▶ About this task
Could you retype every line of the items below word for word, keeping the spelling, punctuation, and line breaks unchanged?

[Source records]
--- START ---
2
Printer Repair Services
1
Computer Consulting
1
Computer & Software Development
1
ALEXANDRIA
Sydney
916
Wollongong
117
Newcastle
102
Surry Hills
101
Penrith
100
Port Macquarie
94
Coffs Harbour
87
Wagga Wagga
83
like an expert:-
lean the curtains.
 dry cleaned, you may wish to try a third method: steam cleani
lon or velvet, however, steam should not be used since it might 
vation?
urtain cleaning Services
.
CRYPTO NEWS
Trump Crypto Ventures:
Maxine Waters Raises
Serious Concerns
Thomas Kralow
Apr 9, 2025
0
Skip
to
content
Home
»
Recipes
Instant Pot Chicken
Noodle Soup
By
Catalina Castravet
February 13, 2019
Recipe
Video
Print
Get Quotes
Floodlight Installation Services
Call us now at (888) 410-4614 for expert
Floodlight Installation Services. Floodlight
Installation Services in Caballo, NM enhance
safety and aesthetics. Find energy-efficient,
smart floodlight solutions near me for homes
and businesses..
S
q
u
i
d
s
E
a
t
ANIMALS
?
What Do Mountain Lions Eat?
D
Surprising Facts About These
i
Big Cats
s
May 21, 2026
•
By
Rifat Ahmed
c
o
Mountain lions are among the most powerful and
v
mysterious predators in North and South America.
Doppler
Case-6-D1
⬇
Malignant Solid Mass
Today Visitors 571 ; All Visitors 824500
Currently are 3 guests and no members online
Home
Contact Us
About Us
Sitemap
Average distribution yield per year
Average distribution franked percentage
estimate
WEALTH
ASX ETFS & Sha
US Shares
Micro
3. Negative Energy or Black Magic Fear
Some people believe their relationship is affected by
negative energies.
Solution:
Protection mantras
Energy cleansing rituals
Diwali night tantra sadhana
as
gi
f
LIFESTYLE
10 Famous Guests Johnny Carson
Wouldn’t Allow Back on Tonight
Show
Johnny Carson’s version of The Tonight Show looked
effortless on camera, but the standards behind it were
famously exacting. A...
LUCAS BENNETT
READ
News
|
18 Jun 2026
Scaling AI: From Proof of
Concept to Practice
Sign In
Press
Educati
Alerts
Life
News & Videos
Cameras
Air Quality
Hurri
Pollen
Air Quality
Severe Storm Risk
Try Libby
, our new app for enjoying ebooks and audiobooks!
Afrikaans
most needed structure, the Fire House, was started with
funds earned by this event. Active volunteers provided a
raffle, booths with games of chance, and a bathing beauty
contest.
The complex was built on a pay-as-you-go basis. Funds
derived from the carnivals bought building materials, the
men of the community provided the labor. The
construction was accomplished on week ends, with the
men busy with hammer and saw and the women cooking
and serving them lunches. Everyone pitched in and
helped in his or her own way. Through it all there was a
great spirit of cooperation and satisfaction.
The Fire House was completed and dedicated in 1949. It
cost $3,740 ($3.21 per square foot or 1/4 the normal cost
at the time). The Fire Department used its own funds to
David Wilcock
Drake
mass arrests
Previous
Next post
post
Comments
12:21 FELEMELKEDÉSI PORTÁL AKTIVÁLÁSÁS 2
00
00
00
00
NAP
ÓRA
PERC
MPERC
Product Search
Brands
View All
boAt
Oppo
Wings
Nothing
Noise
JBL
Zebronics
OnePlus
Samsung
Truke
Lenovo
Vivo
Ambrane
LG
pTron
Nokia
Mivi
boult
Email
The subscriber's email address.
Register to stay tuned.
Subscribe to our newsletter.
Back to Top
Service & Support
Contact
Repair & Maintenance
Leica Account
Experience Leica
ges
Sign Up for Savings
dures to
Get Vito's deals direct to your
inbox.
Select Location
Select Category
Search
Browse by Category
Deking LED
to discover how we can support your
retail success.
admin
--- END ---
▶ Response
2
Printer Repair Services
1
Computer Consulting
1
Computer & Software Development
1
ALEXANDRIA
Sydney
916
Wollongong
117
Newcastle
102
Surry Hills
101
Penrith
100
Port Macquarie
94
Coffs Harbour
87
Wagga Wagga
83
like an expert:-
lean the curtains.
 dry cleaned, you may wish to try a third method: steam cleani
lon or velvet, however, steam should not be used since it might 
vation?
urtain cleaning Services
.
CRYPTO NEWS
Trump Crypto Ventures:
Maxine Waters Raises
Serious Concerns
Thomas Kralow
Apr 9, 2025
0
Skip
to
content
Home
»
Recipes
Instant Pot Chicken
Noodle Soup
By
Catalina Castravet
February 13, 2019
Recipe
Video
Print
Get Quotes
Floodlight Installation Services
Call us now at (888) 410-4614 for expert
Floodlight Installation Services. Floodlight
Installation Services in Caballo, NM enhance
safety and aesthetics. Find energy-efficient,
smart floodlight solutions near me for homes
and businesses..
S
q
u
i
d
s
E
a
t
ANIMALS
?
What Do Mountain Lions Eat?
D
Surprising Facts About These
i
Big Cats
s
May 21, 2026
•
By
Rifat Ahmed
c
o
Mountain lions are among the most powerful and
v
mysterious predators in North and South America.
Doppler
Case-6-D1
⬇
Malignant Solid Mass
Today Visitors 571 ; All Visitors 824500
Currently are 3 guests and no members online
Home
Contact Us
About Us
Sitemap
Average distribution yield per year
Average distribution franked percentage
estimate
WEALTH
ASX ETFS & Sha
US Shares
Micro
3. Negative Energy or Black Magic Fear
Some people believe their relationship is affected by
negative energies.
Solution:
Protection mantras
Energy cleansing rituals
Diwali night tantra sadhana
as
gi
f
LIFESTYLE
10 Famous Guests Johnny Carson
Wouldn’t Allow Back on Tonight
Show
Johnny Carson’s version of The Tonight Show looked
effortless on camera, but the standards behind it were
famously exacting. A...
LUCAS BENNETT
READ
News
|
18 Jun 2026
Scaling AI: From Proof of
Concept to Practice
Sign In
Press
Educati
Alerts
Life
News & Videos
Cameras
Air Quality
Hurri
Pollen
Air Quality
Severe Storm Risk
Try Libby
, our new app for enjoying ebooks and audiobooks!
Afrikaans
most needed structure, the Fire House, was started with
funds earned by this event. Active volunteers provided a
raffle, booths with games of chance, and a bathing beauty
contest.
The complex was built on a pay-as-you-go basis. Funds
derived from the carnivals bought building materials, the
men of the community provided the labor. The
construction was accomplished on week ends, with the
men busy with hammer and saw and the women cooking
and serving them lunches. Everyone pitched in and
helped in his or her own way. Through it all there was a
great spirit of cooperation and satisfaction.
The Fire House was completed and dedicated in 1949. It
cost $3,740 ($3.21 per square foot or 1/4 the normal cost
at the time). The Fire Department used its own funds to
David Wilcock
Drake
mass arrests
Previous
Next post
post
Comments
12:21 FELEMELKEDÉSI PORTÁL AKTIVÁLÁSÁS 2
00
00
00
00
NAP
ÓRA
PERC
MPERC
Product Search
Brands
View All
boAt
Oppo
Wings
Nothing
Noise
JBL
Zebronics
OnePlus
Samsung
Truke
Lenovo
Vivo
Ambrane
LG
pTron
Nokia
Mivi
boult
Email
The subscriber's email address.
Register to stay tuned.
Subscribe to our newsletter.
Back to Top
Service & Support
Contact
Repair & Maintenance
Leica Account
Experience Leica
ges
Sign Up for Savings
dures to
Get Vito's deals direct to your
inbox.
Select Location
Select Category
Search
Browse by Category
Deking LED
to discover how we can support your
retail success.
admin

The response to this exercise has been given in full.